[Collected data]
▼

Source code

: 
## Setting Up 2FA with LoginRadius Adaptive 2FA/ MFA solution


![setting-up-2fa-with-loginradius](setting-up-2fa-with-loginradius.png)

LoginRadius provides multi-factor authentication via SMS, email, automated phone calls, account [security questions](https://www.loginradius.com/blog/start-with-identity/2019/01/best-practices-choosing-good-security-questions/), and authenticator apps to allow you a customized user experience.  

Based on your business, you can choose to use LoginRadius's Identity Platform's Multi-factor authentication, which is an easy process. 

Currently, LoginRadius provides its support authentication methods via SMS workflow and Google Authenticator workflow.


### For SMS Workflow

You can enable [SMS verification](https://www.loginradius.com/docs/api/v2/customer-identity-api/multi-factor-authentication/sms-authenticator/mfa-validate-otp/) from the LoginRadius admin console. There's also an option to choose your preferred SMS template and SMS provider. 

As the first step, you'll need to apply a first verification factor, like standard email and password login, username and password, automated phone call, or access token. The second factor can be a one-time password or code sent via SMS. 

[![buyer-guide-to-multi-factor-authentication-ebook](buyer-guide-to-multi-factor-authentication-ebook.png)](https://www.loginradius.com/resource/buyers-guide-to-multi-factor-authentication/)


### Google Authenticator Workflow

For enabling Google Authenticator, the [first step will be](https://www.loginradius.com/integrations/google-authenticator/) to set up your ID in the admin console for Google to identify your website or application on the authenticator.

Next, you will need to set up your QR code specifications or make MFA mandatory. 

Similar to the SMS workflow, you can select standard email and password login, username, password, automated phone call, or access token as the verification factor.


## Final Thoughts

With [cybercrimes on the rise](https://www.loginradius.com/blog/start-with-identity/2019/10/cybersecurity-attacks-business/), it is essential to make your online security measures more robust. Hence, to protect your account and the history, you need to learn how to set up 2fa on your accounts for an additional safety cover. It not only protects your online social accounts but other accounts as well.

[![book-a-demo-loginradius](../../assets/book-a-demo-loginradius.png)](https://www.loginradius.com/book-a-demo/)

▲

> Work task
Each record above should be restated word for word.

> Output of the task
Source code

: 
## Setting Up 2FA with LoginRadius Adaptive 2FA/ MFA solution


![setting-up-2fa-with-loginradius](setting-up-2fa-with-loginradius.png)

LoginRadius provides multi-factor authentication via SMS, email, automated phone calls, account [security questions](https://www.loginradius.com/blog/start-with-identity/2019/01/best-practices-choosing-good-security-questions/), and authenticator apps to allow you a customized user experience.  

Based on your business, you can choose to use LoginRadius's Identity Platform's Multi-factor authentication, which is an easy process. 

Currently, LoginRadius provides its support authentication methods via SMS workflow and Google Authenticator workflow.


### For SMS Workflow

You can enable [SMS verification](https://www.loginradius.com/docs/api/v2/customer-identity-api/multi-factor-authentication/sms-authenticator/mfa-validate-otp/) from the LoginRadius admin console. There's also an option to choose your preferred SMS template and SMS provider. 

As the first step, you'll need to apply a first verification factor, like standard email and password login, username and password, automated phone call, or access token. The second factor can be a one-time password or code sent via SMS. 

[![buyer-guide-to-multi-factor-authentication-ebook](buyer-guide-to-multi-factor-authentication-ebook.png)](https://www.loginradius.com/resource/buyers-guide-to-multi-factor-authentication/)


### Google Authenticator Workflow

For enabling Google Authenticator, the [first step will be](https://www.loginradius.com/integrations/google-authenticator/) to set up your ID in the admin console for Google to identify your website or application on the authenticator.

Next, you will need to set up your QR code specifications or make MFA mandatory. 

Similar to the SMS workflow, you can select standard email and password login, username, password, automated phone call, or access token as the verification factor.


## Final Thoughts

With [cybercrimes on the rise](https://www.loginradius.com/blog/start-with-identity/2019/10/cybersecurity-attacks-business/), it is essential to make your online security measures more robust. Hence, to protect your account and the history, you need to learn how to set up 2fa on your accounts for an additional safety cover. It not only protects your online social accounts but other accounts as well.

[![book-a-demo-loginradius](../../assets/book-a-demo-loginradius.png)](https://www.loginradius.com/book-a-demo/)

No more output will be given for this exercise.